*Required task*.
Answer each item from the forum thread on limiting cluster resources.
(a) Which scheduler does the original poster say they use?
(b) In the example spark-submit command, what number is given for --num-executors?
(c) According to the reply, by default how much of the cluster can queue1 go up to if nobody is using it?

Reputation: 2194
Sometimes at work I need to use our cluster to run something, but it is used up to 100%, because certain jobs scale up when there are available resources, and my job won't execute for a long time. Is is possible to limit the resources of a running app? Or should we somehow choose a different scheduling policy, if so, then which one?
We use Capacity Scheduler.
Upvotes: 0
Views: 722
Reputation: 1232
It depends on what your apps are, are you 100% coming from large queries (hive app) or from another let's say, spark app.
Spark can eat up the whole cluster easily, even doing almost nothing, that is why you need to define how many cpus to give to those apps, memory, driver memory, etc.
You accomplish that when you do the spark submit, e.g.
spark-submit --master yarn --deploy-mode cluster --queue {your yarn queue} {program name} --driver-cores 1 --driver-memory 1G --num-executors 2 --executor-cores 1 -executor-memory 2G
That will limit that application to use only those resources (plus a little overhead)
If you have a more complicated environment then you will need to limit by queue, for example, queue1=20% of the cluster with up to 20% only, the default is like queue1 can go up to 100% of the cluster if nobody is using it.
Ideally, you should have several queues with the right limits in place and be really careful with preemption.
Upvotes: 1

*Dataset records*.
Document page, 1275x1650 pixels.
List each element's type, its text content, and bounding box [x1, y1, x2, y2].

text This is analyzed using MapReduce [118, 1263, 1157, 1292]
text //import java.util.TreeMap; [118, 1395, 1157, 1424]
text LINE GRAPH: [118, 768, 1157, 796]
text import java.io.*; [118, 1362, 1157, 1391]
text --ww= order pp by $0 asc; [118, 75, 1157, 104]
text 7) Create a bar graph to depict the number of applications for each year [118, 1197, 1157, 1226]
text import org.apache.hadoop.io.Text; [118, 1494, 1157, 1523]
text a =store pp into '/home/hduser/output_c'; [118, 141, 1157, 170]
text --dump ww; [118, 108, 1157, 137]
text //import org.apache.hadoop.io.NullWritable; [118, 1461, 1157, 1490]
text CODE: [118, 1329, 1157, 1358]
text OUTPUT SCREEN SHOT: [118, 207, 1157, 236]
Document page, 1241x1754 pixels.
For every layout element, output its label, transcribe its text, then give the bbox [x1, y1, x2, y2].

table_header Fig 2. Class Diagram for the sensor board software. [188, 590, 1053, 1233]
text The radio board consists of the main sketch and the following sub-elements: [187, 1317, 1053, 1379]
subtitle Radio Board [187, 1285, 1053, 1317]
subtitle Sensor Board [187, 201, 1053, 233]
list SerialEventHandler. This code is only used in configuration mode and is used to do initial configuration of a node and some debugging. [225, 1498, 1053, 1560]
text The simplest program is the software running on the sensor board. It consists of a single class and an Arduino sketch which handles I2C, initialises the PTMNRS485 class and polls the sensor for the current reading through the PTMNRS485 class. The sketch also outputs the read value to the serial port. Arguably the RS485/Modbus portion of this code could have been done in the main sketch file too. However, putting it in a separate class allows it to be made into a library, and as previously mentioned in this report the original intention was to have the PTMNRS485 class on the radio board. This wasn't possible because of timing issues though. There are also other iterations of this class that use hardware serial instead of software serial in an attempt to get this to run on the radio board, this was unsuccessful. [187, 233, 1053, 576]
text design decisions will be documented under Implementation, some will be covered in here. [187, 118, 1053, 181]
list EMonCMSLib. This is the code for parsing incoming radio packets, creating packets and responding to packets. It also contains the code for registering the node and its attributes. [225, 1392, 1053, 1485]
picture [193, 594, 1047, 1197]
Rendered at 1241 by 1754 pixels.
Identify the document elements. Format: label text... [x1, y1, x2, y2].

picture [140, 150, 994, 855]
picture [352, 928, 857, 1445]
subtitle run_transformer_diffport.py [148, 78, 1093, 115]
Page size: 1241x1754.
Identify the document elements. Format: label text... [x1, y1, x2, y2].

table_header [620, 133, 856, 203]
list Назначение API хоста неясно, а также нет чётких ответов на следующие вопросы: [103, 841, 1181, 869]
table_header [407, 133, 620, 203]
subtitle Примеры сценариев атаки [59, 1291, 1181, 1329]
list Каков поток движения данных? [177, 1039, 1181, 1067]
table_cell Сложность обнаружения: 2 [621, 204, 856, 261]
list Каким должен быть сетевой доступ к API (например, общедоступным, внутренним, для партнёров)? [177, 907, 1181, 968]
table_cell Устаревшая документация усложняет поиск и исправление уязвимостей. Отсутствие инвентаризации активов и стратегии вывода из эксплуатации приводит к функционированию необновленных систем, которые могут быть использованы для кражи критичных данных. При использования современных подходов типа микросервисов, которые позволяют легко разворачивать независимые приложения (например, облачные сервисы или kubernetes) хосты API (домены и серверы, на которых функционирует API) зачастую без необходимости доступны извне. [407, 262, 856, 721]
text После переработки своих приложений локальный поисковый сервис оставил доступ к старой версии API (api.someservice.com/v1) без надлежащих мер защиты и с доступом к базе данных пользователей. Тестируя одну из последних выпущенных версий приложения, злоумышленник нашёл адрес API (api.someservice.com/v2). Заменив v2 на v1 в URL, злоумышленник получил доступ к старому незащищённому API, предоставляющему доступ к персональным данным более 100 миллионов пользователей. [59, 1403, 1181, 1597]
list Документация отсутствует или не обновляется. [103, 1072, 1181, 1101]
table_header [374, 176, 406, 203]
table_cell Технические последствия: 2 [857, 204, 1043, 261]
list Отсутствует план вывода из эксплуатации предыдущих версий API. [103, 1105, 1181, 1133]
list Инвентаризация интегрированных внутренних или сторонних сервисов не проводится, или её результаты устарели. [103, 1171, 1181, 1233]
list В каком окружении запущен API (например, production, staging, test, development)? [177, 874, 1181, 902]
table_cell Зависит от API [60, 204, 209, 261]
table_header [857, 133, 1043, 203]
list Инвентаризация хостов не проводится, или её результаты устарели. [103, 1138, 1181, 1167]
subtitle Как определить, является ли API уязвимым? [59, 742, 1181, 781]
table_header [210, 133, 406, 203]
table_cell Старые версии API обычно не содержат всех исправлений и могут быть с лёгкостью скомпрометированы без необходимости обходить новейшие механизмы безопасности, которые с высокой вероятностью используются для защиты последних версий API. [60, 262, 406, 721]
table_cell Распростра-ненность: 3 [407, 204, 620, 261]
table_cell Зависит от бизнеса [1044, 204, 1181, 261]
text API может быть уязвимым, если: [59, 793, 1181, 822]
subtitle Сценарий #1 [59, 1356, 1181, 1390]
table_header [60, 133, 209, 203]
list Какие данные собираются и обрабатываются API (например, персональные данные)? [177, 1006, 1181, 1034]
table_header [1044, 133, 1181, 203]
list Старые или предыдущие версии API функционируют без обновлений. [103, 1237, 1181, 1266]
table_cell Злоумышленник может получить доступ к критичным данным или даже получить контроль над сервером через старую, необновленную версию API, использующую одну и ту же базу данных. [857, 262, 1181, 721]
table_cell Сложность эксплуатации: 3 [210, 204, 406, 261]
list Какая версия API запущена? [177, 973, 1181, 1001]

*Output for this exercise*.
(a) Capacity Scheduler
(b) 2
(c) 100% of the cluster